There are 2 types of people in this world: those that can parallel park on the 1st try and those that don’t think they are better than everyone else.
Moan louder every time the cashier scans one of your items.
Sorry I only date guys who are at least 6’ (away)
Women be like ‘I hope you look exactly like your profile photo’ and then when you’re kneeling outside the restaurant holding a fish they’re all ‘Omg what is wrong with you’. I can’t win you guys.
*staring directly into the sun* is this meditation am I meditating
“Get a puppy,” they said.
“It will be fun,” they said.I got 4 hours of sleep.
You’re so dead to me I sent flowers to your mother
can’t believe Skyrim is still $60. should come free with all computers like solitaire or pinball at this point
[1st date]
You’re gonna love this place
*pushes you out the passenger side door and drives away
every 5 year old named Khaleesi is about to get a little brother named Zelenskyy
[girlfriend in a coma]
*leans in close to whisper* babe, if you can hear me…where the hell did you buy that zesty mayo?
Me: I need one washer for the sink
Hardware store: They only come in sets of 343 pieces
If you tell your girlfriend you think the girl at in the corner shop fancies you,
you’ll never have to pop out to get bread and milk again
“Daddy, why do I have to go to school?”
“So you don’t end up like me”
“What, awesome?”
“Alright fine, no school today”
Me watching any ad in 2024: How is this ad an ad for the thing it’s an ad for?
So many haunted “mansions.” Sad how this country is killing the middle class ghost.
Water is the solution to any problem… Do you want to lose weight?
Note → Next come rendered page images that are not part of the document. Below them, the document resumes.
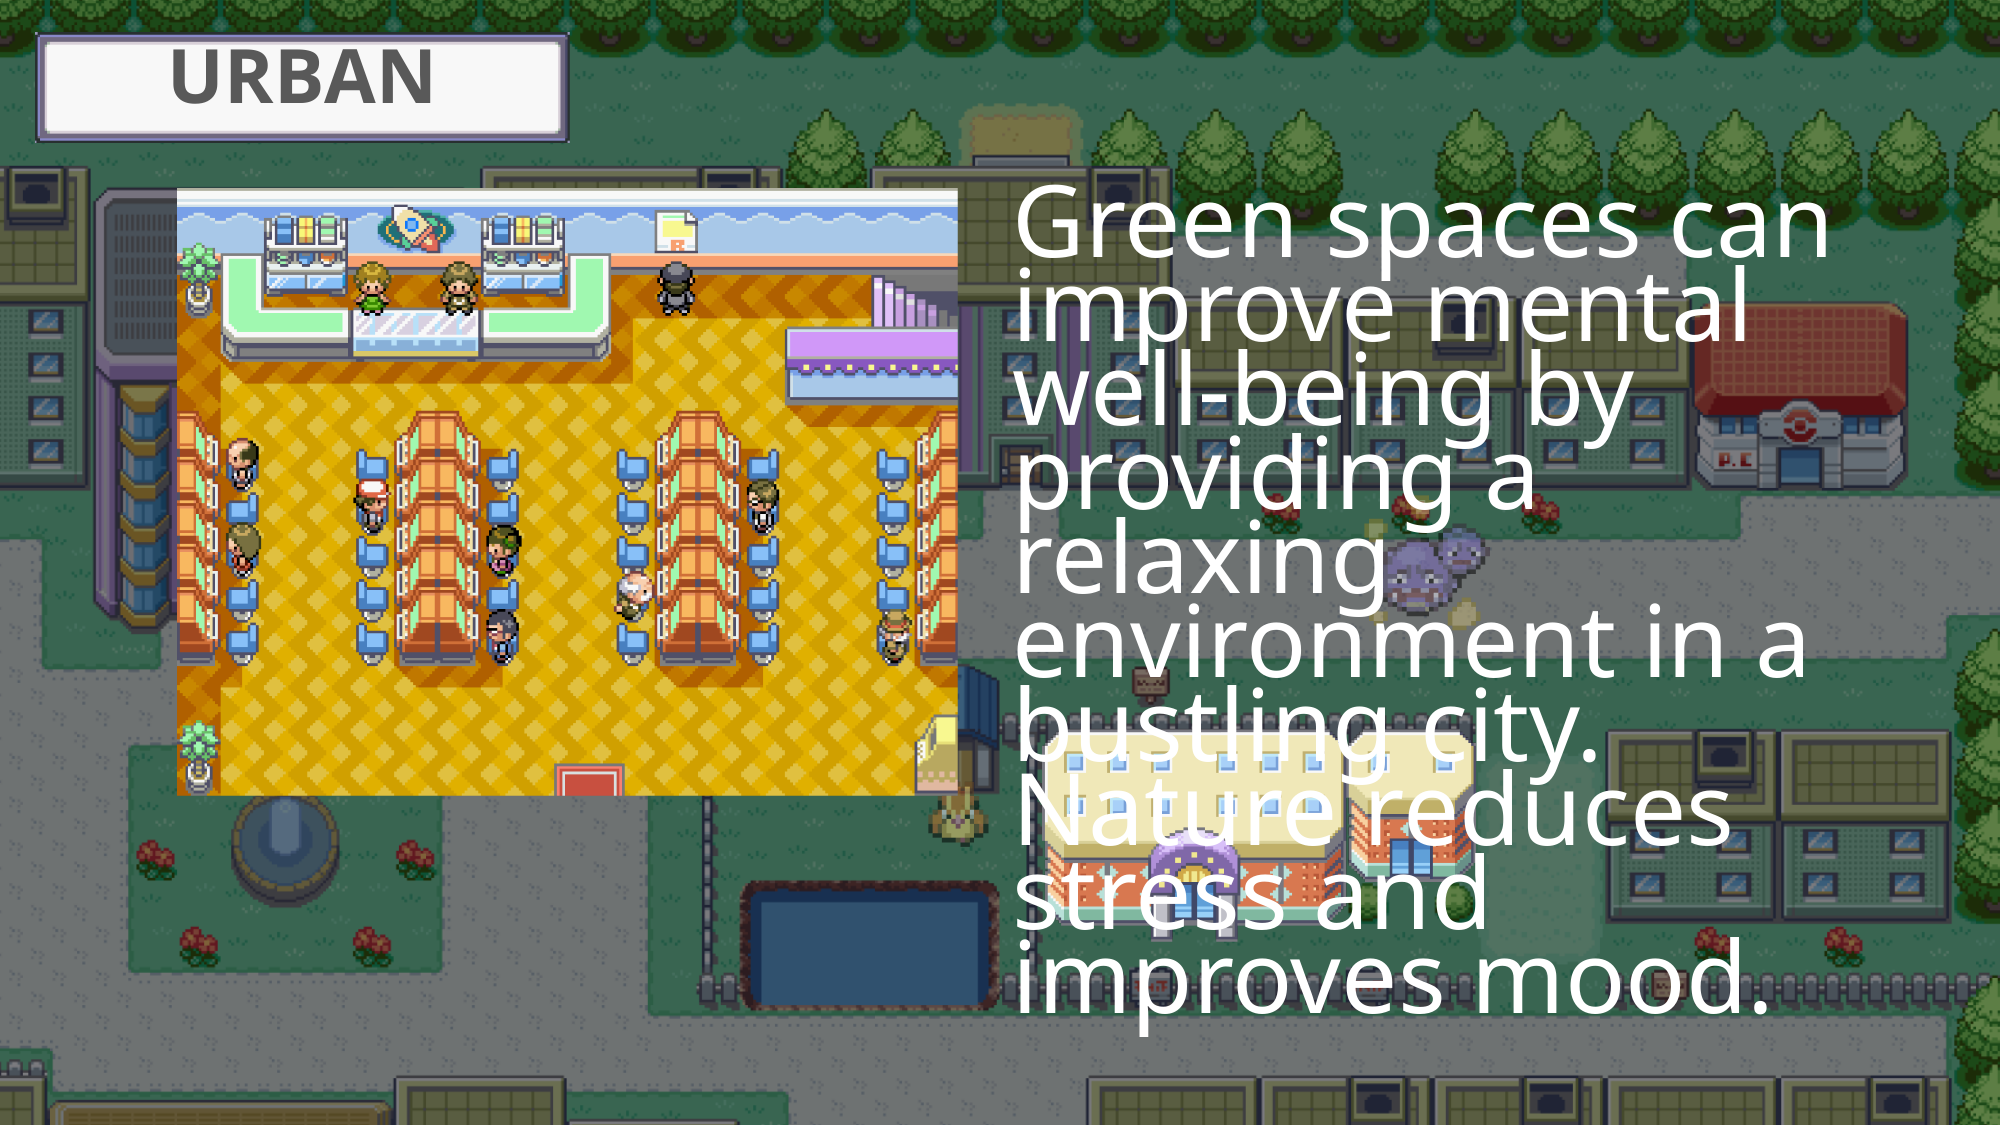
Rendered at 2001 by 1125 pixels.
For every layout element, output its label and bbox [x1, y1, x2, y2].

picture [0, 0, 2000, 1125]
text_box [35, 29, 570, 143]
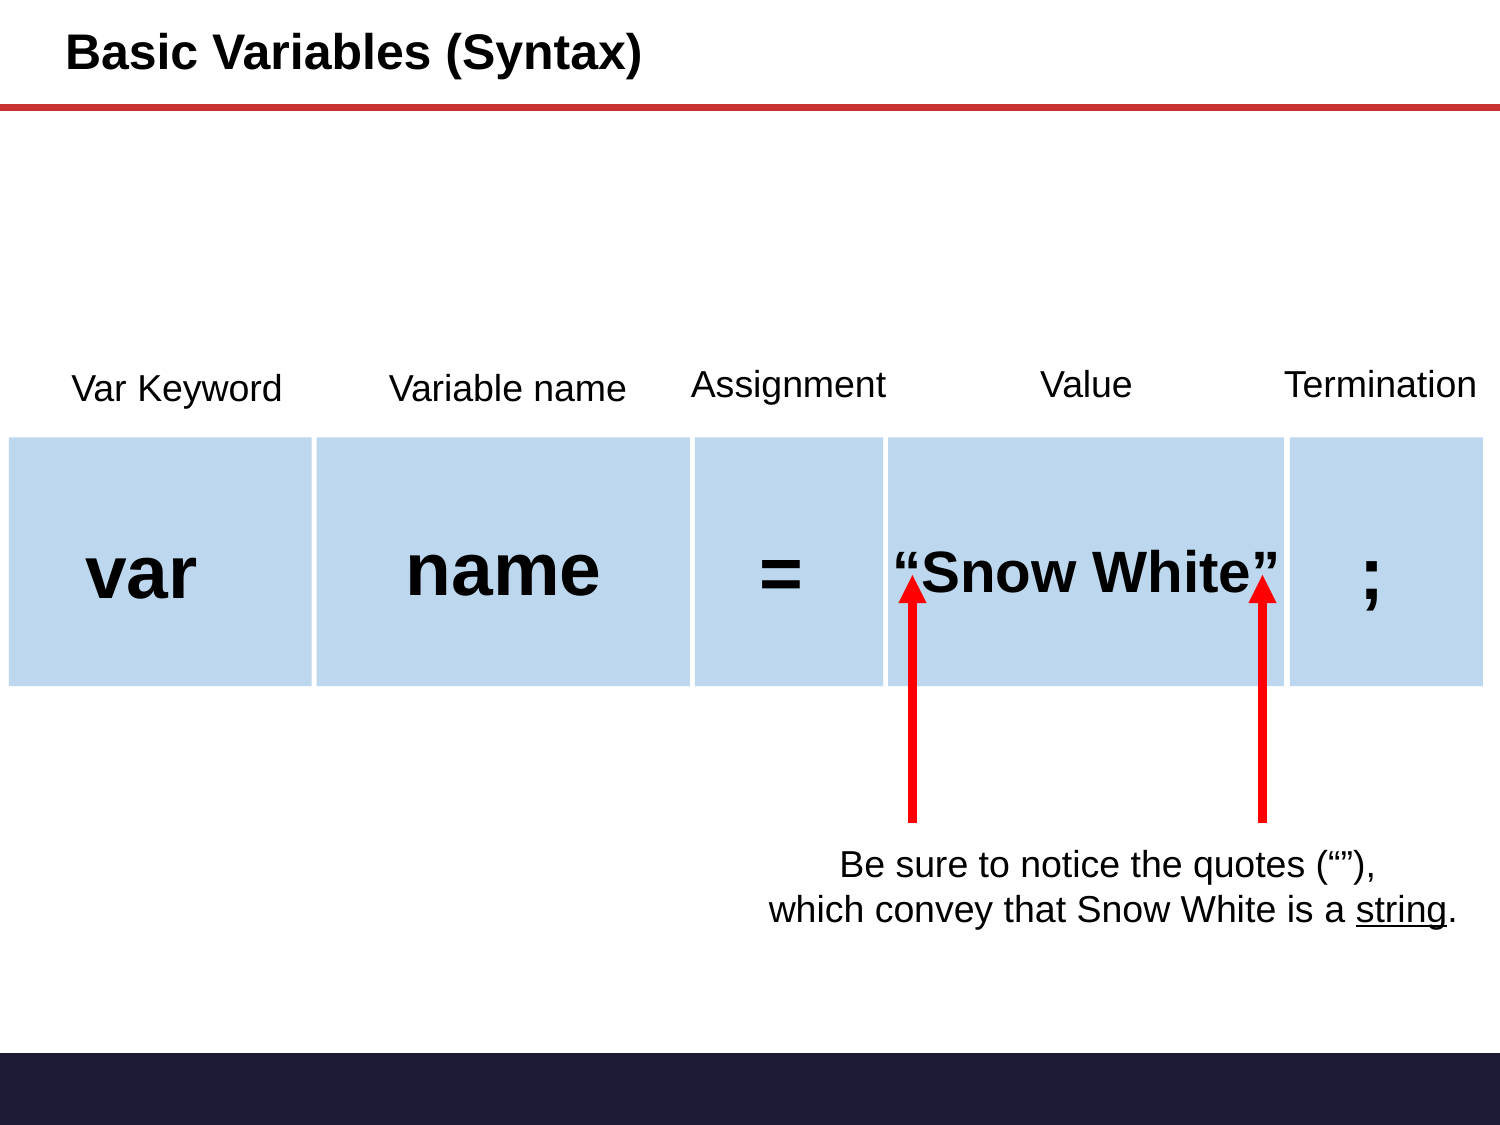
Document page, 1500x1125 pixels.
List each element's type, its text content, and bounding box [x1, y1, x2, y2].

text_box ; [1345, 517, 1485, 623]
text_box [917, 612, 1258, 687]
text_box = [745, 517, 885, 623]
text_box Var Keyword [56, 356, 298, 417]
text_box name [391, 512, 694, 618]
text_box [694, 436, 884, 687]
text_box Variable name [373, 356, 642, 417]
text_box Be sure to notice the quotes (“”), which convey that Snow White is a string. [753, 832, 1473, 938]
text_box Assignment [676, 352, 902, 413]
text_box [1267, 612, 1285, 687]
title Basic Variables (Syntax) [50, 0, 948, 108]
text_box [1289, 436, 1484, 687]
text_box [8, 436, 313, 687]
text_box [316, 436, 691, 687]
text_box [887, 612, 908, 687]
text_box Termination [1269, 352, 1493, 413]
text_box Value [1025, 352, 1148, 413]
text_box var [70, 516, 303, 622]
text_box “Snow White” [863, 526, 1310, 612]
text_box [887, 436, 1285, 526]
Drink more water. Stressful day? Take a warm bath. Tired of annoying people? Drown them.
No one cares how old your kid was when they were potty trained, Brenda.
I’m a successful adult, and no one has ever asked when I stopped shitting my pants.
People don’t disappear in the Bermuda Triangle like they used to.
Has anyone tried switching it off and back on again?